Wallabies are adorable marsupials with an appetite for greens and veggies, mainly hopping around Papua New Guinea and Australia. The majority of these animals naturally have a brown or gray coat, enabling them to blend in with their surroundings and avoid predators.
While brown is their most common color, sometimes a white albino wallaby can pop out, even when their mother has the regular-colored fur. This phenomenon was not well understood, and despite numerous reports in the wild scientists have not been able to look at the animals DNA and figure it out.
That changed when a pale-skinned wallaby was born at Noichi Zoo in Japan, giving scientists a perfect candidate to find out more about. Samples were taken from the marsupial to get to the bottom of this mysterious phenomenon.
Cracking the case of the coat color
There are multiple genes that influence albinism in different organisms. Scientists identified the mutated TYR gene as the culprit in the wallaby. Previous studies have also associated this gene with albinism in humans, certain llamas, mice, cats, donkeys, and more. TYR has a role in producing melanin, the pigment that controls skin, hair, and eye color. The mutated TYR gene in these cases couldn’t carry out its intended function to produce pigment.
When the scientists looked at exactly what was going on in the wallaby genome, they found something unusual. An extra DNA fragment that had inserted itself right in the place where the gene was supposed to be, removing two-thirds of its function. A good way to imagine this is the process of copying and pasting a word in the middle of a tweet, causing the end of the text to be over the limit and therefore not being able to be included in the post.
Where did the DNA come from?
The source of this insertion mutation actually comes from a type of virus called a retrovirus.
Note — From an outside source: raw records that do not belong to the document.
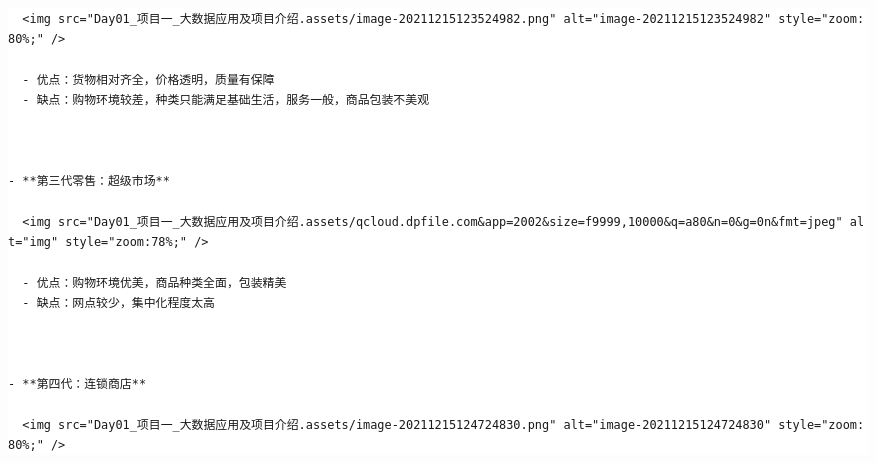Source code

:       <img src="Day01_项目一_大数据应用及项目介绍.assets/image-20211215123524982.png" alt="image-20211215123524982" style="zoom:80%;" />

      - 优点：货物相对齐全，价格透明，质量有保障
      - 缺点：购物环境较差，种类只能满足基础生活，服务一般，商品包装不美观

      

    - **第三代零售：超级市场**

      <img src="Day01_项目一_大数据应用及项目介绍.assets/qcloud.dpfile.com&app=2002&size=f9999,10000&q=a80&n=0&g=0n&fmt=jpeg" alt="img" style="zoom:78%;" />

      - 优点：购物环境优美，商品种类全面，包装精美
      - 缺点：网点较少，集中化程度太高

      

    - **第四代：连锁商店**

      <img src="Day01_项目一_大数据应用及项目介绍.assets/image-20211215124724830.png" alt="image-20211215124724830" style="zoom:80%;" />
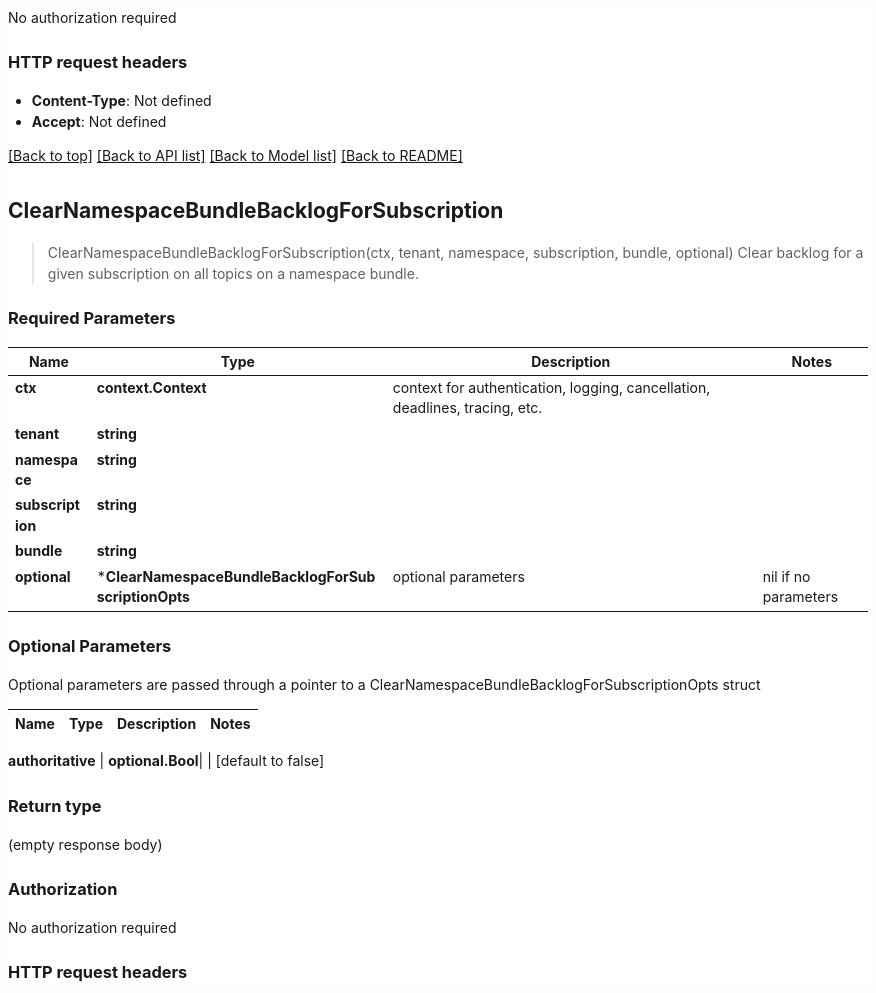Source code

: No authorization required

### HTTP request headers

- **Content-Type**: Not defined
- **Accept**: Not defined

[[Back to top]](#) [[Back to API list]](../README.md#documentation-for-api-endpoints)
[[Back to Model list]](../README.md#documentation-for-models)
[[Back to README]](../README.md)


## ClearNamespaceBundleBacklogForSubscription

> ClearNamespaceBundleBacklogForSubscription(ctx, tenant, namespace, subscription, bundle, optional)
Clear backlog for a given subscription on all topics on a namespace bundle.

### Required Parameters


Name | Type | Description  | Notes
------------- | ------------- | ------------- | -------------
**ctx** | **context.Context** | context for authentication, logging, cancellation, deadlines, tracing, etc.
**tenant** | **string**|  | 
**namespace** | **string**|  | 
**subscription** | **string**|  | 
**bundle** | **string**|  | 
 **optional** | ***ClearNamespaceBundleBacklogForSubscriptionOpts** | optional parameters | nil if no parameters

### Optional Parameters

Optional parameters are passed through a pointer to a ClearNamespaceBundleBacklogForSubscriptionOpts struct


Name | Type | Description  | Notes
------------- | ------------- | ------------- | -------------




 **authoritative** | **optional.Bool**|  | [default to false]

### Return type

 (empty response body)

### Authorization

No authorization required

### HTTP request headers

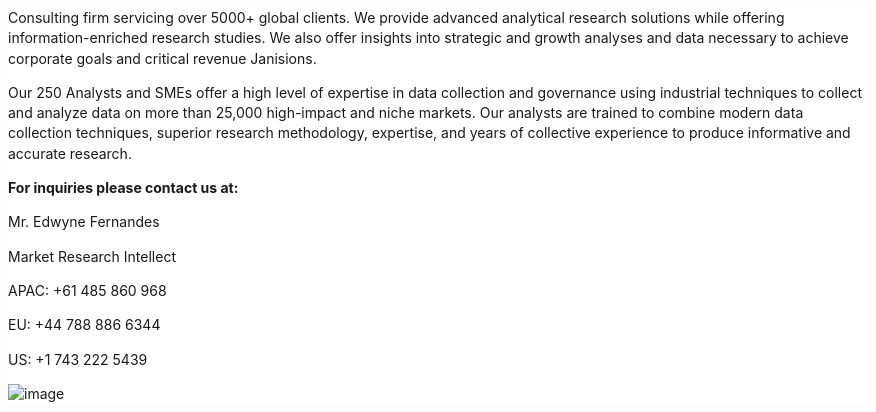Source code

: Consulting firm servicing over 5000+ global clients. We provide advanced analytical research solutions while offering information-enriched research studies.&nbsp;</span>We also offer insights into strategic and growth analyses and data necessary to achieve corporate goals and critical revenue Janisions.</p><p><span class="">Our 250 Analysts and SMEs offer a high level of expertise in data collection and governance using industrial techniques to collect and analyze data on more than 25,000 high-impact and niche markets. Our analysts are trained to combine modern data collection techniques, superior research methodology, expertise, and years of collective experience to produce informative and accurate research.</span></p><p><strong>For inquiries please contact us at:</strong></p><p>Mr. Edwyne Fernandes</p><p>Market Research Intellect</p><p>APAC: +61 485 860 968</p><p>EU: +44 788 886 6344</p><p>US: +1 743 222 5439</p>
![image](https://github.com/user-attachments/assets/57db8ef9-7f5f-4811-b360-203b3b3c91ea)
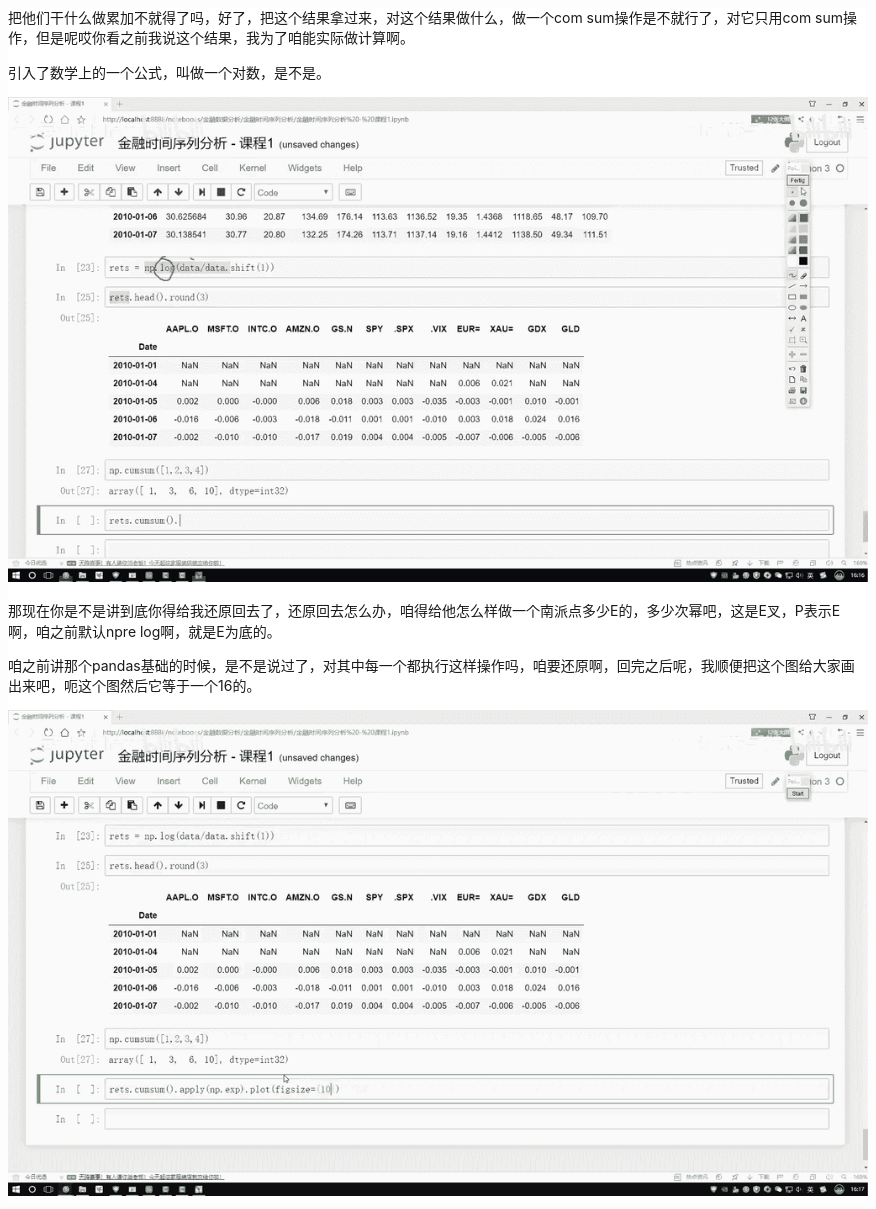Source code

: 把他们干什么做累加不就得了吗，好了，把这个结果拿过来，对这个结果做什么，做一个com sum操作是不就行了，对它只用com sum操作，但是呢哎你看之前我说这个结果，我为了咱能实际做计算啊。

引入了数学上的一个公式，叫做一个对数，是不是。

![](img/f5c9d642559b054b023a970f2abcc630_54.png)

那现在你是不是讲到底你得给我还原回去了，还原回去怎么办，咱得给他怎么样做一个南派点多少E的，多少次幂吧，这是E叉，P表示E啊，咱之前默认npre log啊，就是E为底的。

咱之前讲那个pandas基础的时候，是不是说过了，对其中每一个都执行这样操作吗，咱要还原啊，回完之后呢，我顺便把这个图给大家画出来吧，呃这个图然后它等于一个16的。



![](img/f5c9d642559b054b023a970f2abcc630_56.png)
The organism sneakily inserted its genetic material into the wallaby to trick the host into replicating its DNA for it. More details are discussed in the paper published in Genome. “We found this inserted fragment in a wallaby, which we fittingly named walb,” mentions Akihiko Koga, who led the research team at Kyoto University.
Why is this research important?
While the full story of this gene has not been mapped out, Koga’s team has gathered some valuable information. These types of retroviral mutations are present in every organism, being predicted to make up eight percent of the human genome and are thought to be very important players in evolution.
The virus DNA in this example of the walb gene changed the organism’s coat color. These mutations can also cause much bigger problems in other places. Researchers suspect that retroviral insertions may be to blame for many unexplained diseases, including inflammatory and neurological conditions.
The more information we have about these elements across multiple species, the more understanding we will gain about evolution and disease. In turn, this will lead to better medical treatment and patient outcomes.